29 Agustus 2011 | Ponorogo | Km 155 | Pkl 12.45
Ponorogo, 31 Oktober 1948, di sebuah Minggu yang terik, sebuah tragedi mengenaskan terjadi. Musso, Sekertaris Jenderal PKI, ditembak mati di sebuah kamar mandi. Mayatnya lantas dibawa ke Ponorogo. Di sana, mayat yang disimbahi darah dan luka itu dipertontonkan. Dan…. dibakar!
Paragraf pembuka yang tragik itu saya kutipkan dari review kawan Zen RS atas booklet propaganda Jalan Baru Musso. Saya tidak tahu dari mana kutipan itu didapatkannya. Mungkin dari Soe Hok Gie, Orang-orang di Persimpangan Kiri Jalan. Saya belum mengeceknya. Tapi pasti bukan dari Laporan dari Banaran-nya T.B. Simatupang (1980).
Ponorogo adalah jalan paling akhir dari rentetan kegagalan yang dialami manusia merah yang kerap digelari stalinis garis keras. Musso yang lahir dari keluarga alim pada 1897 di Desa Jagung, Kecamatan Pagu, Kabupaten Kediri, Jawa Timur, itu bernama Munawar Musso.
Ketika remaja indekos dan belajar pergerakan dari Sjarekat Islam Tjokroaminoto di Paneleh VII, Surabaya. Jalan radikalnya tampak ketika ia berselisih jalan dengan Tjokro dalam soal taktik pergerakan di hadapan pemerintahan kolonial. Musso pun mengambil kiri bersama rekan seperguruannya, Semaoen.
Musso dan Semaoen kemudian dikenal sebagai pendiri PKI pada Mei 1921 yang pada usianya yang kelima digulung pemerintahan kolonial karena tuduhan memberontak.

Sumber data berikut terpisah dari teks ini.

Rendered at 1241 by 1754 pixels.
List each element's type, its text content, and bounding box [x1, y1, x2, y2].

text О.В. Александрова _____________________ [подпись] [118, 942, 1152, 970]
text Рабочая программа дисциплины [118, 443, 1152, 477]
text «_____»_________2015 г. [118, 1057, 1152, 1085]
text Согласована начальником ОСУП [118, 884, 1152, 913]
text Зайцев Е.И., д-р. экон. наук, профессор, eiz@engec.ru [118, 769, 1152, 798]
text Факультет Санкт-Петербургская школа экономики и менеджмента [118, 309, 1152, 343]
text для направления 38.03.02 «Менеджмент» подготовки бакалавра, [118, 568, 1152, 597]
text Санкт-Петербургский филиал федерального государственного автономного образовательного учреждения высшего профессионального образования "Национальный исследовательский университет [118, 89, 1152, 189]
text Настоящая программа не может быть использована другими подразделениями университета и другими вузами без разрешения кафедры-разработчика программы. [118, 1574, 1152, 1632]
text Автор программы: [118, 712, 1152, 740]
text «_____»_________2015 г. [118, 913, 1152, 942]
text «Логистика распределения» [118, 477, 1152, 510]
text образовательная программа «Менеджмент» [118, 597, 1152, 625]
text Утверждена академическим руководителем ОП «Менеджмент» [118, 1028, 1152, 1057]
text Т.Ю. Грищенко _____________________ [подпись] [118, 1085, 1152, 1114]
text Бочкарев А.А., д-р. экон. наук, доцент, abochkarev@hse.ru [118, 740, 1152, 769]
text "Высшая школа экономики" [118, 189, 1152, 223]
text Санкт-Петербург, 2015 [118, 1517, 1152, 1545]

Tapi Musso lolos dari interniran sebagai otak Prambanan. Dari kegalalan Prambanan itu praktis puluhan tahun hidupnya berada dalam pelarian. Ia loncat dari satu negara ke negara lain dengan menyaru dalam berbagai nama atau alias. Untuk soal memalsukan identitas dan dokumen, Musso memang jagoannya.
Setelah merancang pemberontakan Prambanan Desember 1925, Musso menyeberang ke Singapura. Berkumpul bersama kawan-kawannya yang lain seperti Sardjono, Budisutjitro, Sugono, Winanta, Subakat, dan Agam Putih. Di situ mereka mematangkan aksi Pemberontakan 1926 yang gagal total itu.
Musso pun melanjutkan pelariannya ke Canton/Tiongkok dan berlabuh di Moscow. Musso beruntung, karena di Moscow inilah dia beroleh kesempatan mengikuti Kongres Komunis Internasional (Komintern) keenam pada Juli 1928 di bawah pimpinan Joseph Vissarionovich Stalin. Saat itulah kemudian Musso dikenal sebagai stalinis garis keras berdarah jawa. Musso ditunjuk sebagai anggota Komite Eksekutif Komunis Internasional. Sempat kuliah di sebuah universitas di Moskow, tapi drop out karena lebih sibuk berorganisasi ketimbang hadir di kelas perkuliahan.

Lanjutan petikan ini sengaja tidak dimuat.